As someone who has worked with Windows or Supervised people who worked with Windows for most of the last decade I can confirm this type of behavior.

What I've noticed about Windows is that certain bugs just seem to linger. I can list about 30 bugs that have been around since Windows 2000 and which are still in Windows 7 today.

So clearly what Microsoft is doing much of the time is just layering on more and more features without doing much to the base functions of the Operating System. That's why these basic bugs persist because no one's touched that code in years (at least that's my theory).

And that's also why you get such bottlenecks.

Linux is less prone to feature-itis because the companies doing the real work on it aren't interested in meaningless features as much as they're interested in stability and performance. So you get a situation where the Windows code is constantly getting more verbose while the Linux code is constantly becoming more optimized.

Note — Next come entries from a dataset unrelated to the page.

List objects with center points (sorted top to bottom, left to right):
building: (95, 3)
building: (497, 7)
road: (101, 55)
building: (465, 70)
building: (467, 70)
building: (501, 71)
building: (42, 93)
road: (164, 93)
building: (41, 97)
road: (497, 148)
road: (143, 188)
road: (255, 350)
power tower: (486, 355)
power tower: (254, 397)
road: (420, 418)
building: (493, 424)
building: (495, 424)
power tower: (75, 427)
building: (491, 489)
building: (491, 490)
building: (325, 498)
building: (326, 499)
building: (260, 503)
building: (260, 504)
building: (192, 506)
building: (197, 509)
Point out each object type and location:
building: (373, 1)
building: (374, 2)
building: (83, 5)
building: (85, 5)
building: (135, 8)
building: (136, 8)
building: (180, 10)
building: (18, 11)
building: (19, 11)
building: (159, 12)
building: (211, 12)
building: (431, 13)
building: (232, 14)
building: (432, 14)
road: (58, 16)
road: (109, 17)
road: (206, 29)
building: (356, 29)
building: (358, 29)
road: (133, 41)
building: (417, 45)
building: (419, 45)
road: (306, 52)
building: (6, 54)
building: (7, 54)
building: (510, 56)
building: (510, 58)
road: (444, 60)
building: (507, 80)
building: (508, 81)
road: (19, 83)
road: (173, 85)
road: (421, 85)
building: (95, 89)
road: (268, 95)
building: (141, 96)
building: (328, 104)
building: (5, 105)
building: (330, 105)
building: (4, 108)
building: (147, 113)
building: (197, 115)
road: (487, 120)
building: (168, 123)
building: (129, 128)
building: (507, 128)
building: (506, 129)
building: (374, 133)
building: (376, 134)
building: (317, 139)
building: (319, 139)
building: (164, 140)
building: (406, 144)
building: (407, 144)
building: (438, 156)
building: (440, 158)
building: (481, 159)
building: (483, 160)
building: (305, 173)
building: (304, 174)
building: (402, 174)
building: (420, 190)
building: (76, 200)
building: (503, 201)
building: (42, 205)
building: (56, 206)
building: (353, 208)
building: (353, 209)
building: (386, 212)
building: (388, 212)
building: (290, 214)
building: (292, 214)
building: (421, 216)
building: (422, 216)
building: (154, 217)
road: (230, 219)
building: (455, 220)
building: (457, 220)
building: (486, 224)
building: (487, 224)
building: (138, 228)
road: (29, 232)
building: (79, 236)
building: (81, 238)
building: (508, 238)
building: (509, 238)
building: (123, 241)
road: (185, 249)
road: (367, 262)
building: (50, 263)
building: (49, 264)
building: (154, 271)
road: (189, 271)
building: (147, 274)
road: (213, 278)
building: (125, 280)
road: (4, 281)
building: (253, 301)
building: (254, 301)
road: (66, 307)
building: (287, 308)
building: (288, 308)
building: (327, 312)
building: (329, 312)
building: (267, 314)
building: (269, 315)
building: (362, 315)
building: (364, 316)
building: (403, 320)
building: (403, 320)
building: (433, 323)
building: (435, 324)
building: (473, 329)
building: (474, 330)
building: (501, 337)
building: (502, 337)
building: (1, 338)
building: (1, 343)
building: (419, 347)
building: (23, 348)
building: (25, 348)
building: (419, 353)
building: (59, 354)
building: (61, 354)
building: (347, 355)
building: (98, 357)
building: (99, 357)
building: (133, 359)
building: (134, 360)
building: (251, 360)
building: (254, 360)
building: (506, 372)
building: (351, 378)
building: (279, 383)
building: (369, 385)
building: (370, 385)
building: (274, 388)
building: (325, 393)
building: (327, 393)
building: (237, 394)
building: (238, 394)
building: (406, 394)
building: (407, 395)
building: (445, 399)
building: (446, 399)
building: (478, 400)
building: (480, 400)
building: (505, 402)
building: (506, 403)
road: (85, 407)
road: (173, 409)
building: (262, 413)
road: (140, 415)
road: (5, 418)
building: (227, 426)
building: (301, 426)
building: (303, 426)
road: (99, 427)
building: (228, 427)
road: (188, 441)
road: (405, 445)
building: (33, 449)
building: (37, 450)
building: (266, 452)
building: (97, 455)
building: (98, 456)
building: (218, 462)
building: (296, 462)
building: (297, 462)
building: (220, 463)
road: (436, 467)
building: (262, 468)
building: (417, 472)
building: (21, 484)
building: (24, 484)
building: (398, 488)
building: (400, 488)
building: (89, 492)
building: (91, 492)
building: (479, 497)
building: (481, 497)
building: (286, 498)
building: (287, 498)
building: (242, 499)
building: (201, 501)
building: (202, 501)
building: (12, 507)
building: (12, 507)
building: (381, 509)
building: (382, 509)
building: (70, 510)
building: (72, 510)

I think it is a philosophy thing was well. Latency and network speed are key Unix heratige features which carry over to Linux. Windows has always considered this as something we should do, but not core.
One point I would make is that being a Linux developer is harder than being a Windows developer. Giving Developers neat new tools to expedite development is something Microsoft does well.

So while the figure about them being paid more is probably true the Skill Level-To-Pay ratio is probably more attractive on the Windows side.

I wonder if Linux developers have better sex lives as well?

Yes.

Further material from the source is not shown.